WESFARMERS has raised €600 million ($870m) in euro bonds — the third such raising the company has completed under its euro medium term note program — taking advantage of the favourable credit market conditions in Europe.
The notes have a tenor of seven years at a margin of 55 basis points over the euro seven-year mid swap rate, and will mature in October 2021. The proceeds of the issue had been fully hedged and would be swapped back to Australian dollars at a fixed coupon of around 4.7 per cent, Wesfarmers said in a statement.
James Hayes, head of fixed income at BNP Paribas in Sydney, said Wesfarmers had seized a good opportunity with this issue in the European market.
BNP Paribas arranged the issuance and was one of the lead active book runners.

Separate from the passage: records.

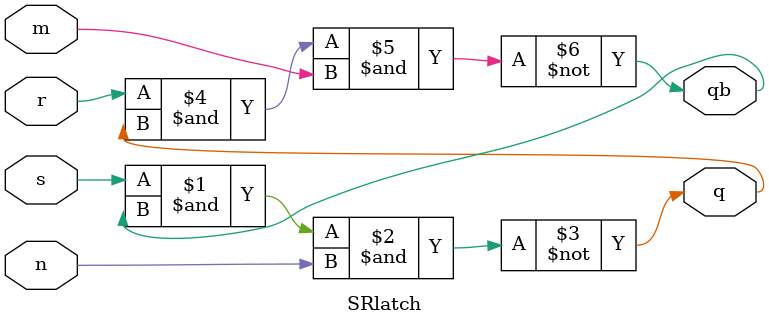
<source format=v>
`timescale 1ns/1ns
module SRlatch (input s, r ,n,m, output q, qb);
    nand #12 g1(q,s,qb,n);
    nand #12 g2(qb,r,q,m);
endmodule




</source>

“As credit margins in the euro market compressed through September due to large volumes and strong primary market demand, Wesfarmers elected to pursue a new EUR deal,” Mr Hayes said.
The issue has received strong support from investors, despite the recent short-term volatility due to geopolitical events and the departure of Bill Gross from Pimco, said Kate Stewart, director and head of debt capital markets at BNP Paribas.
“Books built steadily with demand from Europe’s top-tier real money investors reaching €1.3bn,” Ms Stewart said, noting that Wesfarmers’ credit strength and high level of recognition in the European markets had underpinned the demand.
The notes were expected to be rated A- by Standard & Poor’s and A3 by Moody’s, in line with the company’s own rating, Wesfarmers said.
They would be listed on the Singapore Exchange.
More Australian companies are expected to turn to the European debt markets over coming months, attracted by the prospect of raising big-ticket, longer-term funds as investor appetite remains weak at home.
Sources say the pricing in the euro market makes it attractive to Australian corporates, particularly at the longer term.
Melbourne Airport will start a euro bond roadshow later this week to test the appetite of European debt investors.